Plus de 400 pompiers du Mexique, d’Afrique du Sud, d’Australie et de la Nouvelle-Zélande sont attendus au cours des prochains jours pour aider à combattre les incendies en Alberta.

Le premier ministre Justin Trudeau, qui a convoqué une réunion du Groupe d’intervention en cas d’incident jeudi, a aussi confirmé le déploiement de l’armée canadienne, à la demande de l’Alberta.

       « Les images en provenance de Jasper sont déchirantes, et je tiens à remercier les courageux premiers intervenants en Alberta qui se battent pour sauver chaque maison et chaque communauté. Merci de votre courage et de vos efforts inlassables pour lutter contre ces incendies de forêt », a-t-il déclaré sur X.

Il n’y a pas qu’à Jasper qu’on craint les flammes. D’autres municipalités sont sur le qui-vive. En ce moment, 175 incendies de forêt font rage à travers l’Alberta, dont 51 ne sont pas maîtrisés. En Colombie-Britannique, 425 incendies sont actifs, dont 59 se sont déclarés dans les dernières 24 heures.
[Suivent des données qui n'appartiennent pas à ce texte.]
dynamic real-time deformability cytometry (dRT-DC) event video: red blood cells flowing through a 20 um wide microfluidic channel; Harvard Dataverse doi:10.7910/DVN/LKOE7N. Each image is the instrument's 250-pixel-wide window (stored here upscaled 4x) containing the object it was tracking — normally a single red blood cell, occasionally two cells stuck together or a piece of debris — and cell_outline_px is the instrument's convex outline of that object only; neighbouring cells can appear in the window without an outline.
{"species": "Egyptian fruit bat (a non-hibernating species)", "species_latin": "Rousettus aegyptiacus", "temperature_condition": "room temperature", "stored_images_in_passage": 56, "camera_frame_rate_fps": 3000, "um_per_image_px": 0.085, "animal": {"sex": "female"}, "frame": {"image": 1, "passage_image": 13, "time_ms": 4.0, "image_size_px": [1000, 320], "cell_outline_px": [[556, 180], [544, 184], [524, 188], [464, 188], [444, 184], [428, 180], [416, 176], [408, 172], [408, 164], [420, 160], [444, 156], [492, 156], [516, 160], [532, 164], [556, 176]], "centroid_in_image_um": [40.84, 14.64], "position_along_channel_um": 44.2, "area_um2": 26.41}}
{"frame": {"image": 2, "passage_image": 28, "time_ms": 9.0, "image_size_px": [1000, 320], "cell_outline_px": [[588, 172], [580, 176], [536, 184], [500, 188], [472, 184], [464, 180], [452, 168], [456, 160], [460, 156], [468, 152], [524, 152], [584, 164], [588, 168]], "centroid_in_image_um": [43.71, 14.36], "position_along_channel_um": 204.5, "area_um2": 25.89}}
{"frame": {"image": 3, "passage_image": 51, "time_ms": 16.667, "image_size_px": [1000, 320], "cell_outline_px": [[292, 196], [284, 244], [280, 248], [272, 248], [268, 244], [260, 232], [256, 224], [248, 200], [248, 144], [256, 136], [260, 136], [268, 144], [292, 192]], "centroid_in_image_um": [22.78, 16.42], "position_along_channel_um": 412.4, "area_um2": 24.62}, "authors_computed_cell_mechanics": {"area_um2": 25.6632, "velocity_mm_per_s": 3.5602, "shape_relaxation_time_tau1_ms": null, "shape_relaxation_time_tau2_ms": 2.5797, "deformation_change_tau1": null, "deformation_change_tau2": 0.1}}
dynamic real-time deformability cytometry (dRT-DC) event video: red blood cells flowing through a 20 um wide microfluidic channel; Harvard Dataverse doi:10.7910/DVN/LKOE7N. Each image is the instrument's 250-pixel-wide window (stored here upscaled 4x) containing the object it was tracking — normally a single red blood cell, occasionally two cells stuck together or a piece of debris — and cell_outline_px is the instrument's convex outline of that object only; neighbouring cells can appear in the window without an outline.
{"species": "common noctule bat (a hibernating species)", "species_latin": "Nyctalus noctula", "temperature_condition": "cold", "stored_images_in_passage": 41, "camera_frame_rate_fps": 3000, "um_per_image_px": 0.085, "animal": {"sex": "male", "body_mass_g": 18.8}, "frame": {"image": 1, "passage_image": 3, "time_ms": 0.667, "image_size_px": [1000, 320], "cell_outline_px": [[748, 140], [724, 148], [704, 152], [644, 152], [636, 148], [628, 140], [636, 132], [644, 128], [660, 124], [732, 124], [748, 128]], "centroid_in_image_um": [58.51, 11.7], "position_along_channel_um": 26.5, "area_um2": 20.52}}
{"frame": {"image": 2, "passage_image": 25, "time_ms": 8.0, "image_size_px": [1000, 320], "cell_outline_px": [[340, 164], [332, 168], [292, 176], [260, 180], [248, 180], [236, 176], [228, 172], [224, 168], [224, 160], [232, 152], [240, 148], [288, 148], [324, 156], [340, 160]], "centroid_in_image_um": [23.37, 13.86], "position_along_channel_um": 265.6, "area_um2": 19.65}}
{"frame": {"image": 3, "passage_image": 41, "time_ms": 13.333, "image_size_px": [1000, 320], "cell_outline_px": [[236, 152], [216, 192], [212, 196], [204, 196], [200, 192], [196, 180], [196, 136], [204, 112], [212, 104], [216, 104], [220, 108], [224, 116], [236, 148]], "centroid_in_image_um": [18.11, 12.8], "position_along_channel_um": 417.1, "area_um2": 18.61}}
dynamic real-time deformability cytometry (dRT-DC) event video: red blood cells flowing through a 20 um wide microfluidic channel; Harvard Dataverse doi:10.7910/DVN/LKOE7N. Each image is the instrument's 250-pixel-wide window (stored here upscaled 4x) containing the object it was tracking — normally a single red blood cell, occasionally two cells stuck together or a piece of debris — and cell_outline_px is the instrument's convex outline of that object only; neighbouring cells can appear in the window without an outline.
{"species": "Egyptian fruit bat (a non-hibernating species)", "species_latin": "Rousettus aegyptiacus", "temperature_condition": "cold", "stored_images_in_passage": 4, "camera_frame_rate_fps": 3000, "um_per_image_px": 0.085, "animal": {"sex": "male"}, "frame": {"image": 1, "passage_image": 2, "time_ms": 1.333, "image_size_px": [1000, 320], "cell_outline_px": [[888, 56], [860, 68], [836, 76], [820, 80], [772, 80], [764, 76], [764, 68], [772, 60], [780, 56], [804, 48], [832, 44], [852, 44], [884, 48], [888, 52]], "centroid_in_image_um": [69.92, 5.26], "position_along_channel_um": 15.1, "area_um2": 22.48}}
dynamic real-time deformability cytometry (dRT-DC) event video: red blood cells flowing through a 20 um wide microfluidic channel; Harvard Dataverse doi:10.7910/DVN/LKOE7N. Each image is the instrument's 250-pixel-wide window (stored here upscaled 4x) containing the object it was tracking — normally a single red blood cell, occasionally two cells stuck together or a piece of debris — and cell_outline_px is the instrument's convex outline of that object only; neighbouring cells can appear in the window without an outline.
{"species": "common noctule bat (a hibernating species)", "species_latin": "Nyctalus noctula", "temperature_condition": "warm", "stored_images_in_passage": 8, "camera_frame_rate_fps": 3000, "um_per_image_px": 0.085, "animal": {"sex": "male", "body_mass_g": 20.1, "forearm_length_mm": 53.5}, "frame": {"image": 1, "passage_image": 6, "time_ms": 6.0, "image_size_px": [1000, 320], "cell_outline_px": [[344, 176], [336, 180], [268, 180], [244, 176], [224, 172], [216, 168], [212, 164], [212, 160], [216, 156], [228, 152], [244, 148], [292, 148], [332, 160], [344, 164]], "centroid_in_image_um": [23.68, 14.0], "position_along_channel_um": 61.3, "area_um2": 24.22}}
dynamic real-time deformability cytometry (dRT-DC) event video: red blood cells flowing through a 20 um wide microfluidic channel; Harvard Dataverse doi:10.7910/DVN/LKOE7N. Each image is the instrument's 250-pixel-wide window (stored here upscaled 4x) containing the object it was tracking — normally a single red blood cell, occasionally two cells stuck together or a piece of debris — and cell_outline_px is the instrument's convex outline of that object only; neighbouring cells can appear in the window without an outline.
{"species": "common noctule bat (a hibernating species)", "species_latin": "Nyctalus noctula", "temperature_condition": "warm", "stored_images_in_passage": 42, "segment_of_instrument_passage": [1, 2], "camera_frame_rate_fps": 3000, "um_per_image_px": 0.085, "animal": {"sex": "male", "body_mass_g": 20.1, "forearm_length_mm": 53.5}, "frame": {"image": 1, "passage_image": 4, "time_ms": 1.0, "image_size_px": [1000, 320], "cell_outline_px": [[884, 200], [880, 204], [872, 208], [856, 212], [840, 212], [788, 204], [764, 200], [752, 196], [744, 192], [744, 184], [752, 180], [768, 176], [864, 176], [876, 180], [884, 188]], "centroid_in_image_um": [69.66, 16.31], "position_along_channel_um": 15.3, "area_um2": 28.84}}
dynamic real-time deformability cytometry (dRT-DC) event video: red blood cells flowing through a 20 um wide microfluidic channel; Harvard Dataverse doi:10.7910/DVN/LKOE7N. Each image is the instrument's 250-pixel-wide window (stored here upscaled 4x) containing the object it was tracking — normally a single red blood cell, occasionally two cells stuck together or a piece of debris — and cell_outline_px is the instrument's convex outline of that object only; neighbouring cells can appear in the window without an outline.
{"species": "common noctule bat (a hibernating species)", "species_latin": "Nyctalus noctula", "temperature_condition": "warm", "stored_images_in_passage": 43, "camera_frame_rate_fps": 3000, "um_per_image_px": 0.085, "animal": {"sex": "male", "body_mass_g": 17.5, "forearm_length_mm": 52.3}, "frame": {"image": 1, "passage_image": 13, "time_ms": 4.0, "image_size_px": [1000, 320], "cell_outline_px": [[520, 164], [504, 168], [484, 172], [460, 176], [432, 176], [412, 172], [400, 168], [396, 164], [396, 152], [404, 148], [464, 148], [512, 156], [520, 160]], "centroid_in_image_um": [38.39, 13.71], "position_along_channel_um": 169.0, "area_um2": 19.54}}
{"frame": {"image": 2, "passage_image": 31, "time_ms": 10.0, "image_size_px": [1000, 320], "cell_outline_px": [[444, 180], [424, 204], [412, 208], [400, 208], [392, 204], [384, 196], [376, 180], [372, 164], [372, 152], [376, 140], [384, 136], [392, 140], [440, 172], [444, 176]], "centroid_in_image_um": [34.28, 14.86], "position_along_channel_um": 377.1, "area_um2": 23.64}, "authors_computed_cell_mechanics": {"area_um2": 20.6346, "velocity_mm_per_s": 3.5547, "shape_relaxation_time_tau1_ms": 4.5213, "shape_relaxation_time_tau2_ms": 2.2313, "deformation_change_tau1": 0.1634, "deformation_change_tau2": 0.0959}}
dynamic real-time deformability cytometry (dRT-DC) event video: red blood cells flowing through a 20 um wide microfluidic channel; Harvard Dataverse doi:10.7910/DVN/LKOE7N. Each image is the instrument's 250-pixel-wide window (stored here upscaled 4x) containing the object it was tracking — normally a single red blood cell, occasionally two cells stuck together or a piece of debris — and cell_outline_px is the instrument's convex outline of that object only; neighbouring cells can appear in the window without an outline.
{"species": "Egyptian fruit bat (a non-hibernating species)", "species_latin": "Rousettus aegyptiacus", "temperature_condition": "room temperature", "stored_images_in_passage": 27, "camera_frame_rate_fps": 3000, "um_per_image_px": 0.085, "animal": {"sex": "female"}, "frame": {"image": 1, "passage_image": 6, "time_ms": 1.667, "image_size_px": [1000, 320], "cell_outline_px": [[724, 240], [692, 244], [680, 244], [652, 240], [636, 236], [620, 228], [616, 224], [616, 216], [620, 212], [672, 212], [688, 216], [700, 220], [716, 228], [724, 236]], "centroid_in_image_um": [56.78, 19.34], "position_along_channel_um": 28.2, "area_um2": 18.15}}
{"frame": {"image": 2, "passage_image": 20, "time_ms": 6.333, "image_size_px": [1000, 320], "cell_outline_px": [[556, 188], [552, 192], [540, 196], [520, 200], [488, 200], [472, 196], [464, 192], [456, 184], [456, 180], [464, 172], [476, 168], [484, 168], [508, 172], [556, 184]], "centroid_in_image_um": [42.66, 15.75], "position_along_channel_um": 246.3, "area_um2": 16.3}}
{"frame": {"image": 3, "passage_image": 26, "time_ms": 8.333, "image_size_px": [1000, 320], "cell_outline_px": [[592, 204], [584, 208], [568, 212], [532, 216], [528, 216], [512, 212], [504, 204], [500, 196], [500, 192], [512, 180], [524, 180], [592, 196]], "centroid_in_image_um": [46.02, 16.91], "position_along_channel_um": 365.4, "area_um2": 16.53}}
Qu’est-ce qui se trouve à Jasper ?

Un peu moins de 5000 personnes vivent à Jasper, situé en plein cœur du parc national du même nom. Destination touristique prisée pour ses lacs, ses forêts et ses rivières, le parc abrite des dizaines d’espèces, dont le wapiti, la chèvre de montagne et le lynx. Depuis 1984, il est inscrit au patrimoine mondial de l’UNESCO avec les autres parcs des Rocheuses canadiennes. « Aussi loin que l’on remonte dans le passé, divers peuples autochtones ont utilisé ce territoire comme lieu de rencontre, de rassemblement, de voyage et de résidence. Plus de 26 partenaires autochtones sont toujours liés à cette région », peut-on lire sur le site web de la municipalité.